Max Rose (D): “There are not enough words in the dictionary to describe how stupid and cruel this decision is. It is morally reprehensible that in the middle of an opioid and heroin epidemic, Jeff Sessions thinks cracking down on states that legalized marijuana should be his priority. This decision will only make it harder for cancer patients, my fellow veterans suffering from PTSD, and others dealing with serious illnesses to have access to a drug that has given so many their lives back. There are more than enough members of Congress in the states impacted to pass legislation that overturns this cruel decision and restores the previous policy – It’s time for them to stand up.”

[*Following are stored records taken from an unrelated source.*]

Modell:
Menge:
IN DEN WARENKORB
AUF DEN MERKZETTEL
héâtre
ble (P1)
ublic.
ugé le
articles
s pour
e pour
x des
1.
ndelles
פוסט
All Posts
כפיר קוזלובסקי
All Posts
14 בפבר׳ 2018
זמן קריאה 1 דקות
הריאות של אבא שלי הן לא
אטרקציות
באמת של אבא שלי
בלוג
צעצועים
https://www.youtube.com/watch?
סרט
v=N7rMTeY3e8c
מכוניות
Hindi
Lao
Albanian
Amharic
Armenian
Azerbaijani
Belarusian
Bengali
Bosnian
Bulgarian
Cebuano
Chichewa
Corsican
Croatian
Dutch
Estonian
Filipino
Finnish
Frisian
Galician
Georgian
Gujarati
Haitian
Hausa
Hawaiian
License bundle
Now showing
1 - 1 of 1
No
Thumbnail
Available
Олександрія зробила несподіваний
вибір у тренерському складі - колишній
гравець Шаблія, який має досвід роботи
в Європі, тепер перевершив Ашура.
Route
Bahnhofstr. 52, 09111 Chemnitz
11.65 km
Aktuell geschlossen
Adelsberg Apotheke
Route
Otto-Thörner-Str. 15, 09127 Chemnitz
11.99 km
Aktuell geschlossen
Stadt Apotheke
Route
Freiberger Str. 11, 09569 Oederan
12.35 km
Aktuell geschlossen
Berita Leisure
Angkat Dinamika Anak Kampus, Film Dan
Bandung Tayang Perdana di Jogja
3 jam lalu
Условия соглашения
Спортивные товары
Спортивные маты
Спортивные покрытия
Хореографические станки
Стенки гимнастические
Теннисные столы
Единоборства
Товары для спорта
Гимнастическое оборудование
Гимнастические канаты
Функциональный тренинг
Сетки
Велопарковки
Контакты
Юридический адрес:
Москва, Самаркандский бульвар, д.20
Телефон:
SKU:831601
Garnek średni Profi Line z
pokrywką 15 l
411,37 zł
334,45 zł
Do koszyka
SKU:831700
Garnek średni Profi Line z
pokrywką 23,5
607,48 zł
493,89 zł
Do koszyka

Michael DeCillis (D): “The unfortunate and backward decision by AG Sessions to interfere in state’s individual cannabis laws sets the clock back fifty years, and flies in the face of individual states’ rights to set their own policy based on the democratic process. This decision threatens our own district’s continued access to New York’s Medical Marijuana Program, which provides relief to people in our community that suffer from debilitating illness and pain. We should be free from government interference when choosing the best course of medical treatment in consultation with our doctors. This decision will waste time and taxpayer money for no reason whatsoever, fighting against a policy that a majority of Americans support.”
Omar Vaid (D): “Jeff Sessions’ decision to override the Cole memo undermines the regulated marijuana industry. For Trump to take this action indirectly benefits drug dealers and a black market that is destructive to our communities. I believe removing illegal drug dealers from the equation would benefit Staten Island and Brooklyn.”
Paul Sperling (D): “Marijuana has been proven to be less harmful than alcohol or tobacco. As a legal industry, it has created over 123,000 new American jobs. A number that is expected to more than double over the next 2 years. Sales have generated over $1billion in new tax revenue. Which many states have used to fund their public schools. Legalization also gives law enforcement more time and resources to go after real criminals. Trillions of dollars have been wasted fighting the failed war on marijuana. It’s time for a new approach.”
Zach Emig (D): “As the opioid crisis continues to ravage America, Attorney General Sessions’ choice of resuscitating the anti-weed crusades of his dixie youth is pathetic. It’s time to modernize our drug policy: pro-vaping to help smokers, legalization of marijuana for adults, handcuffs for opioid CEOs, and universal healthcare inclusive of substance abuse treatment to help addicts.”
Radhakrishna Mohan (D): “Attorney General Jeff Sessions new Memo on use of marijuana will less likely to affect the District 11 Congressional District, of which I am a candidate, as the use of medical marijuana is permitted under New York State Law as Congress voted in its last session to extend a spending provision which blocks the Justice Department from using federal funds to impede the implementation of state medical marijuana laws. I am in favor of use of Marijuana for Medical reasons as stated in our current NY State law on this subject and not for possession, as we are currently dealing with OPIOID epidemics, allowing recreational use of Marijuana will only add more fuel to the fire with OPIOID crisis.
“I would like to take stand after a clear picture emerges as how to apply State and Federal provisions regarding use of Marijuana. As I stated earlier I am in favor of use of Marijuana for Medical reasons as stated in our current NY State law on this subject.
“This is on going new direction for all the states in US, and it needs more time to come out with a clear direction to plan for adoption the law for the use of Marijuana. As it is 22 States chosen to adopt use of Marijuana for Medical reasons while 8 states adopted use it for both Recreational and Medical Purpose.”